The exhibition, curated by Silvia Evangelisti and Valentina Rossi, will be open to the public free of charge from January 26 to March 17, 2024 at Palazzo Paltroni (Via delle Donzelle 2, Bologna).
The exhibition project departs from a traditional chronological approach. In fact, it explores Schödl's artistic process and her ability to express herself through multiple techniques: mosaic, drawing, illustration, writing, painting, sculpture and, last but not least, performance. One of the themes covered by the exhibition is the exploration of the domestic and feminine dimension, intimately connected to the artist's personal sphere, which enacts an ongoing research on everyday objects such as bed sheets, curtains, tea towels, ironing boards and music records. At their juxtaposition, an idea of domestic work emerges that is not intended as a sign of political protest, but rather as a recovery of practices closely connected to feminine making. The objects lend themselves to a change in perspective: from common tools they are transformed into a source of new energy and meanings rooted in the female condition.

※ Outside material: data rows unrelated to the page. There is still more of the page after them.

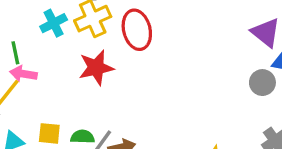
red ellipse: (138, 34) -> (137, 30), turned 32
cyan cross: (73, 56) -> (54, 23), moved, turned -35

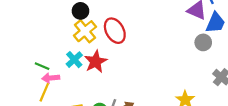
cyan cross: (54, 23) -> (74, 60), moved
green line: (15, 53) -> (42, 66), turned -40

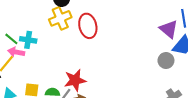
cyan cross: (74, 60) -> (28, 40), moved, turned 35
red star: (96, 62) -> (75, 80), moved

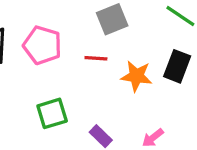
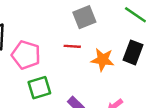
pink pentagon: (42, 45) -> (26, 55), moved

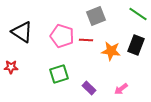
pink pentagon: (26, 55) -> (62, 36), moved

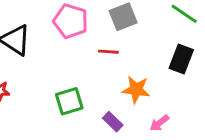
pink pentagon: (62, 36) -> (71, 21), moved
orange star: (111, 51) -> (136, 90), moved

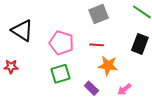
pink pentagon: (71, 21) -> (61, 43), moved
red line: (108, 52) -> (97, 45), moved

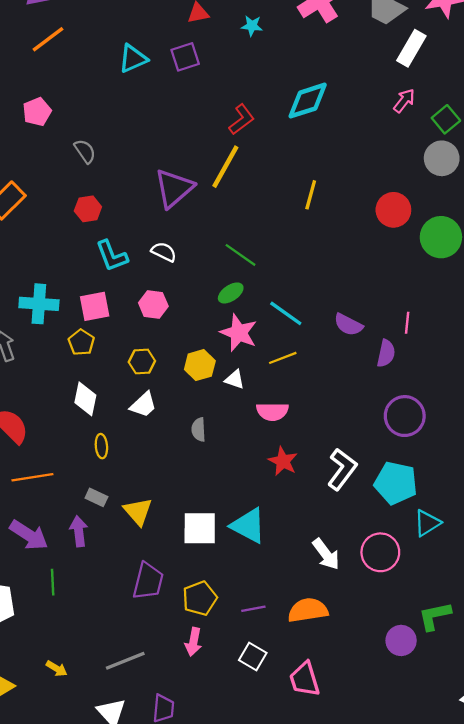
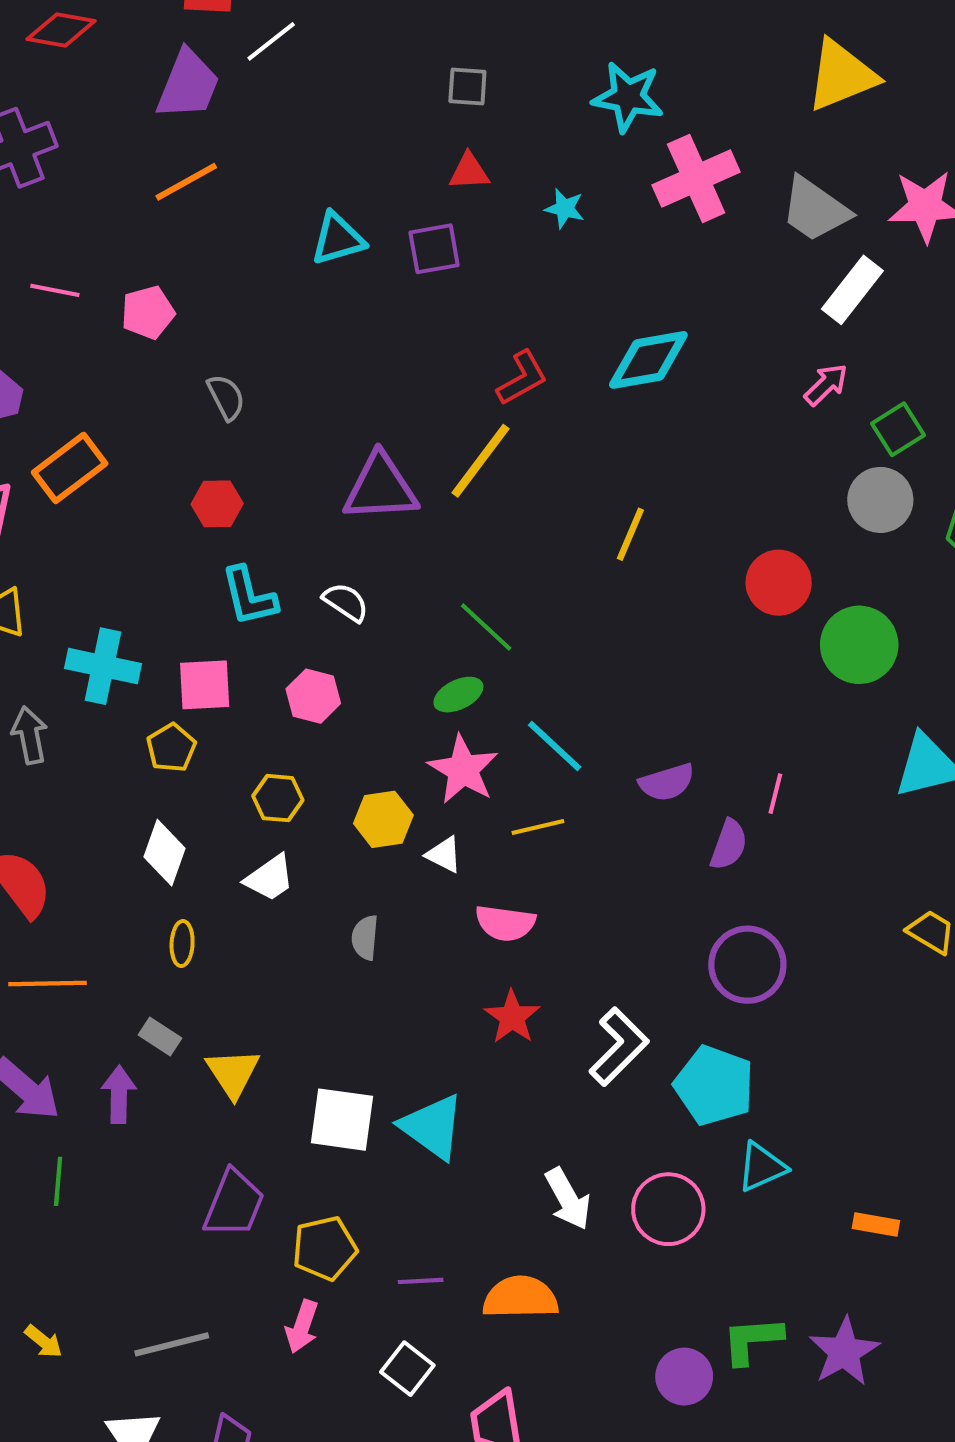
purple triangle: (174, 188) -> (380, 488), turned 30
purple semicircle: (348, 325) -> (667, 782), turned -52

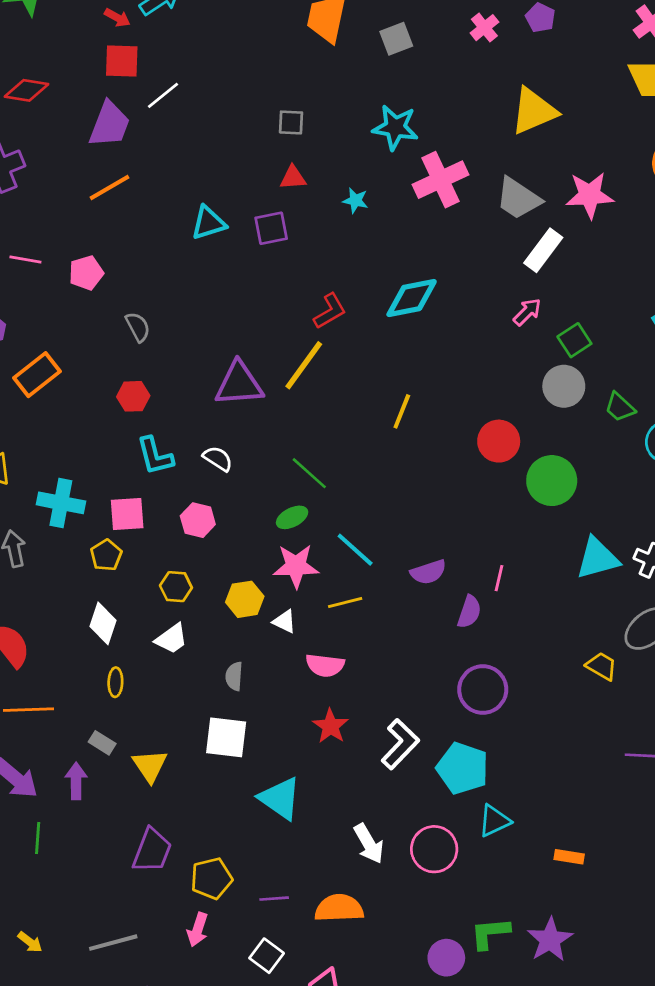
pink star: (463, 770) -> (296, 566), turned -30
white square: (342, 1120) -> (226, 737), moved

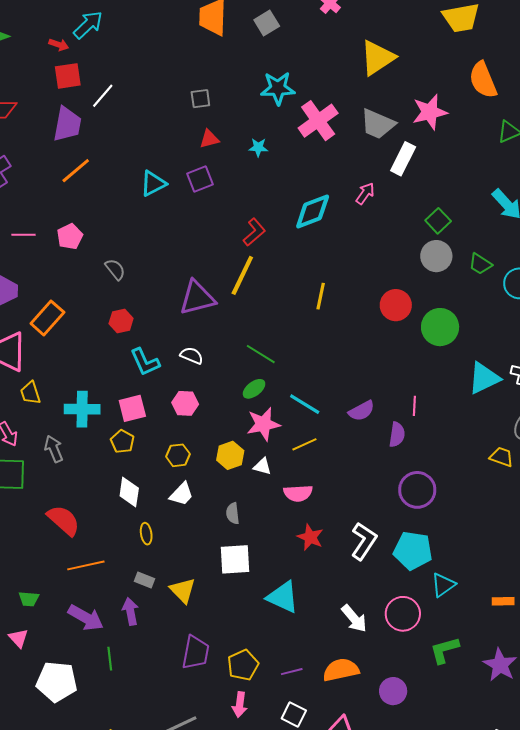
pink arrow: (527, 312) -> (365, 193), moved
green L-shape: (490, 933) -> (444, 650), moved
purple circle: (446, 958) -> (393, 691), moved

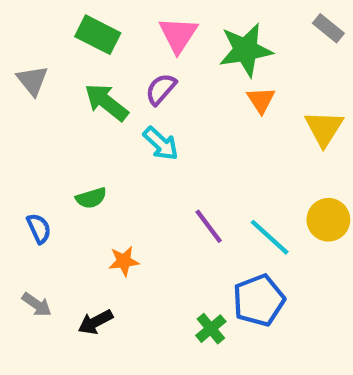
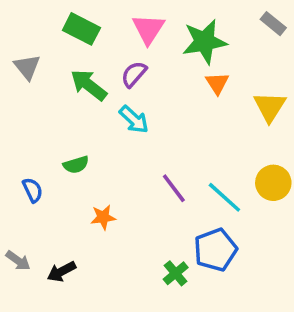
gray arrow: (37, 305) -> (18, 261), moved
black arrow: (95, 322) -> (62, 271), moved

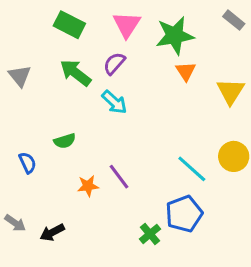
gray triangle: (27, 67) -> (20, 76), moved
purple line: (174, 188) -> (119, 177), moved

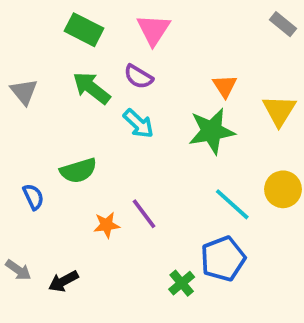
green star: (175, 36) -> (212, 131), moved
purple semicircle: (114, 63) -> (138, 77), turned -100
green semicircle: (65, 141) -> (78, 171), size x1.4

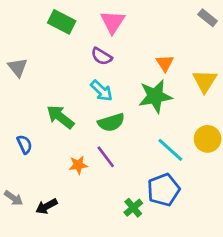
green arrow: (92, 88) -> (60, 117), moved
green semicircle: (78, 171) -> (111, 122), moved

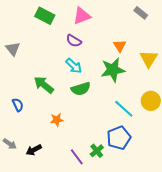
gray rectangle: (208, 18) -> (141, 13), moved
pink triangle: (113, 22) -> (82, 16), turned 36
purple line: (106, 157) -> (77, 157), moved

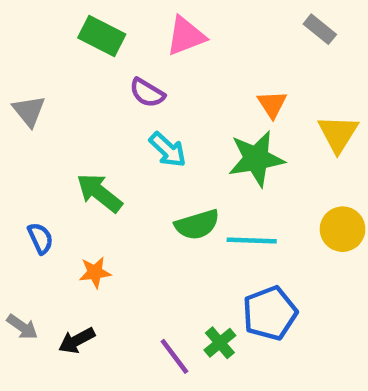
purple semicircle: (74, 41) -> (147, 93), moved
green semicircle: (81, 89) -> (197, 225), moved
cyan line: (124, 109) -> (252, 241), moved, turned -40
orange star: (57, 120) -> (95, 272), moved

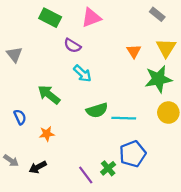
yellow triangle: (338, 134) -> (166, 48), moved
green star: (256, 159) -> (158, 79), moved

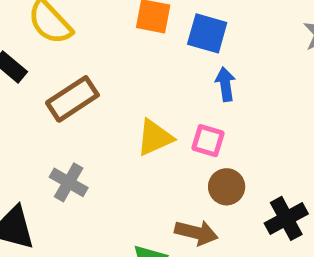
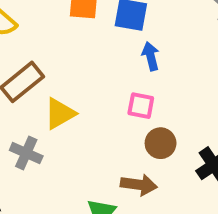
yellow triangle: (155, 138) -> (60, 114), moved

«Objects are able to communicate with us. We approach them both unconsciously and consciously; they possess a memory and an energy composed of vibrations», Greta Schödl comments. In this period, her experience is intertwined, both in ideological and practical terms, with that of many women artists who participated in Mirella Bentivoglio's famous 1978 exhibition, Materialization of Language, made for the Venice Biennale. Another focus is on writing. It is through the gesture of writing that, according to the artist, it is possible to rework and trap the energetic dynamics of objects. Writing brings attention back to the hidden, the invisible and gives new life to things.
A section of the exhibition is devoted to the artist's archive, with materials that contextualize her work in a crucial period for Italian art: the 1970s, a decade characterized by a profound contamination between art and collective socio-political mobilization. In this context, two relevant artistic events take place in Bologna: the exhibition Metafisica del Quotidiano (Metaphysics of the Everyday), curated by Franco Solmi in 1978, in which Greta Schödl took part, and the celebrated Performance Weeks.
Through documents and photographs, including a nucleus of shots by the great Bolognese photographer Nino Migliori, visitors will also have the opportunity to get in touch with the performance practice of Greta Schödl, who was engaged between the 1970s and 1980s in three historic performances, Tubo (1978), Bidone (1978) and Straßenpoesie (1980), made in Bologna and Basel.
These performances will be the subject of a reenactment, in the presence of the artist and Nino Migliori, in collaboration with students from the Bologna Academy of Fine Arts, on Saturday, Feb. 3, at 12:30 p.m. in Piazza Maggiore in Bologna.
On Feb. 1 at 10 a.m., the artist and the curators, moderated by Fabiola Naldi, will be present at the third edition of the ARTalk CITY series of meetings, coordinated by Maria Rita Bentini, created to delve into the poetics of some of the protagonists of the 2024 edition of ART CITY Bologna. The meeting will be held in the Aula Magna of the Academy of Fine Arts (via delle Belle Arti 54).